__SELECTION__.
An archeaological dive through a software copyright concern
My friend Artemis wrote about unlicensed code finding its way into Linux distributions. How did this happen? Let’s do a little bit of software archaeology1.
The unlicensed code in question2 is a Go library for parsing unified diffs.
tea, “the official CLI for Gitea”, uses this library to allow users to review pull requests from the command line. The feature was merged into
tea at the end of 2020; the most recent commit to the library’s original repository is from 2016. An issue from someone who is likely the
tea feature’s author asking for license clarification has gone unanswered.
We’ll discuss some background information, look at where various systems succeeded and failed, and finally ask whether any of this matters.
This parser appears to be unique (among the Go ecosystem) in that it can parse inline comments, like this:
diff --git a/nexus/src/external_api/console_api.rs b/nexus/src/external_api/console_api.rs index 1d1fa18c..119b19ea 100644 --- a/nexus/src/external_api/console_api.rs +++ b/nexus/src/external_api/console_api.rs @@ -586,7 +586,13 @@ pub async fn console_index_or_login_redirect( // otherwise redirect to idp // put the current URI in the query string to redirect back to after login - let uri = rqctx.request.lock().await.uri().to_string(); + let uri = rqctx + .request + .lock() + .await + .uri() + .path_and_query() + .map(|p| p.to_string()); # Can you explain why this is necessary in your commit message? Ok(Response::builder() .status(StatusCode::FOUND)
I had no idea this was a thing, but this is the sort of thing
tea needs to enable posting code reviews from the comfort of your terminal, which is pretty neat. I am surprised this is the workflow you might reach for, what with Git being built for LKML-style email workflows:
On Aug 19, 2022 at 14:10, iliana etaoin <firstname.lastname@example.org> wrote: > - let uri = rqctx.request.lock().await.uri().to_string(); > + let uri = rqctx > + .request > + .lock() > + .await > + .uri() > + .path_and_query() > + .map(|p| p.to_string()); Can you explain why this is necessary in your commit message?
But that’s designed for humans to parse, not computers, so I get why you might want to use this.
Why do we care about licensing?
In most countries, works are automatically copyrighted, and there are minimum standards for exclusive rights the author of that work retains. As someone living in a party to the Berne Convention, this blog post I wrote is automatically copyrighted, despite there being no notice informing you of this.
After making the logical leap necessary to apply those minimum standards to the software world, we can understand that software, by default, probably cannot be used, modified, or redistributed without a license from the copyright holder. There is significant case law on the copyrightability of software that we are not going to read, and there are a lot of open questions that we are not going to try to answer, but most of the important open questions have been solved: if you want to use someone’s software, you need a license, and if you want others to be able to use your software without asking permission, you need to grant a license.
If you push code to a public GitHub repository, you grant an implicit, limited license described in the Terms of Service, which allows GitHub to distribute your code and for other users to do a limited set of actions with it. This license is very limited, and does not grant the usual things lawyers want to see when asked about usage and redistribution of software.
Although maybe that limited license is not as limited as we thought.

__THE TASK__. Quote the software copyright article above word for word, beginning with "The unlicensed code" and stopping after "of this matters.".

__RECORDS SHOWN__.
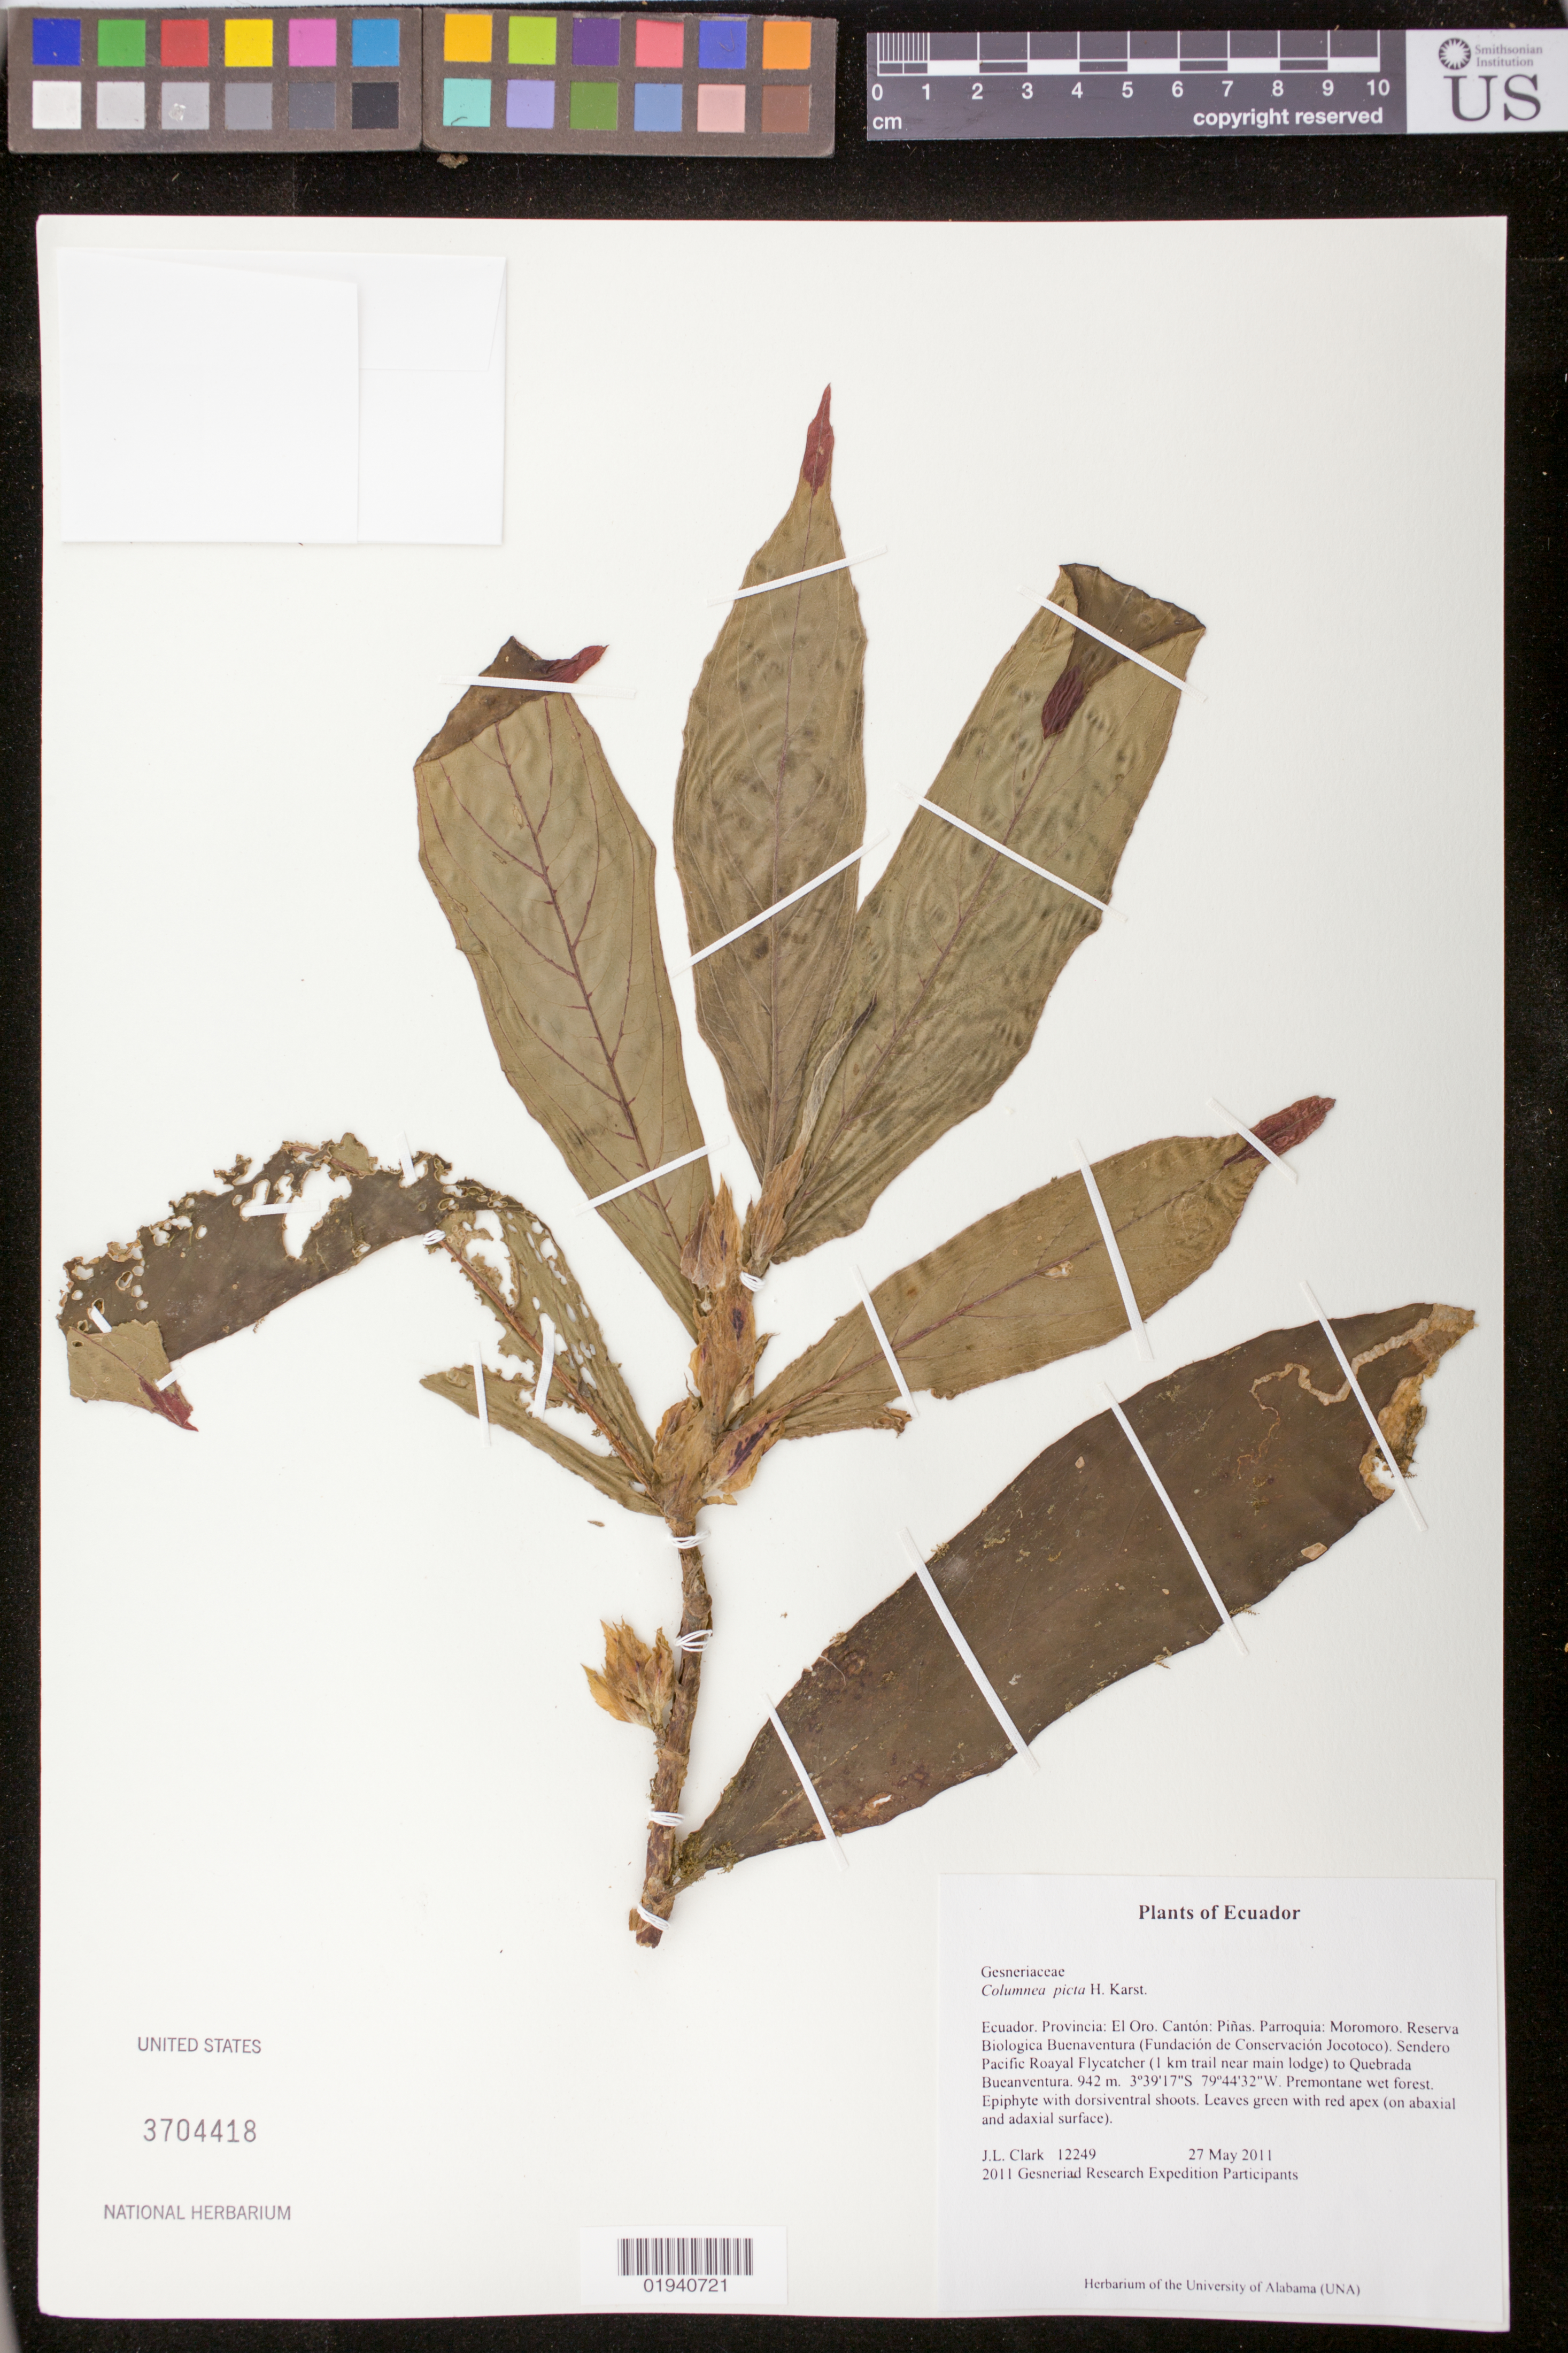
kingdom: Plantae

---

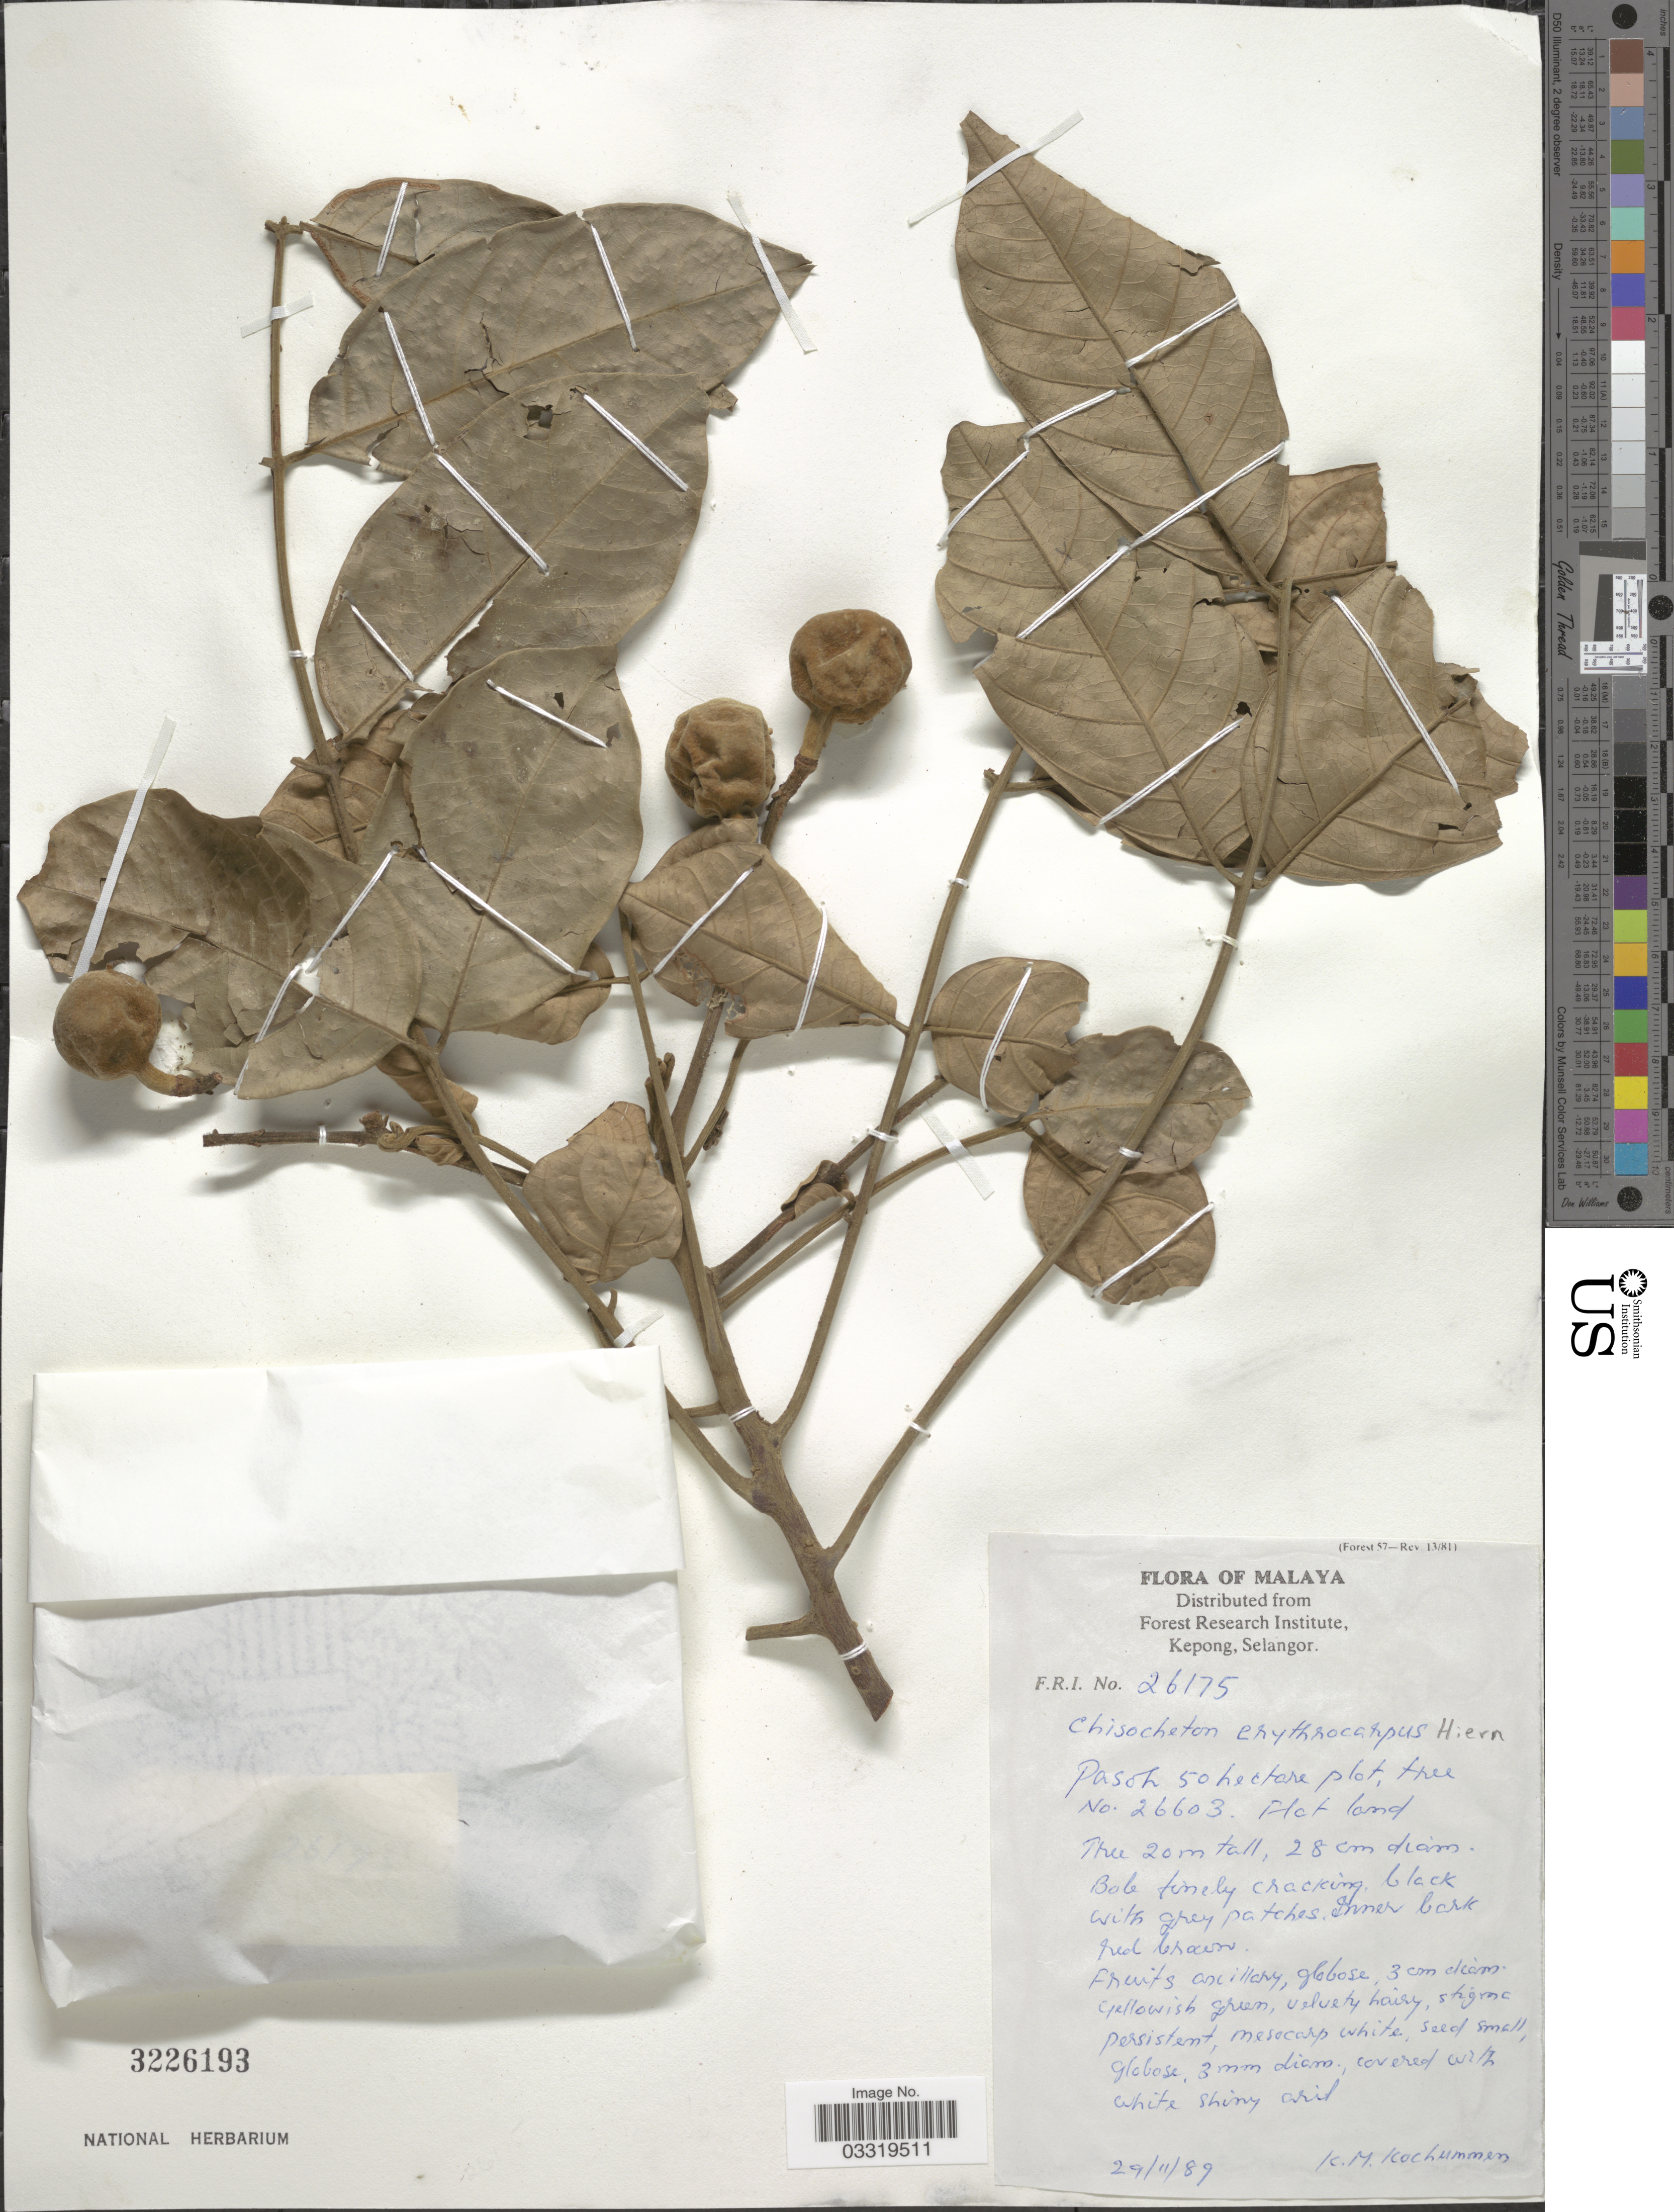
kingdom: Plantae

__WRITTEN RESPONSE__.
The unlicensed code in question2 is a Go library for parsing unified diffs.
tea, “the official CLI for Gitea”, uses this library to allow users to review pull requests from the command line. The feature was merged into
tea at the end of 2020; the most recent commit to the library’s original repository is from 2016. An issue from someone who is likely the
tea feature’s author asking for license clarification has gone unanswered.
We’ll discuss some background information, look at where various systems succeeded and failed, and finally ask whether any of this matters.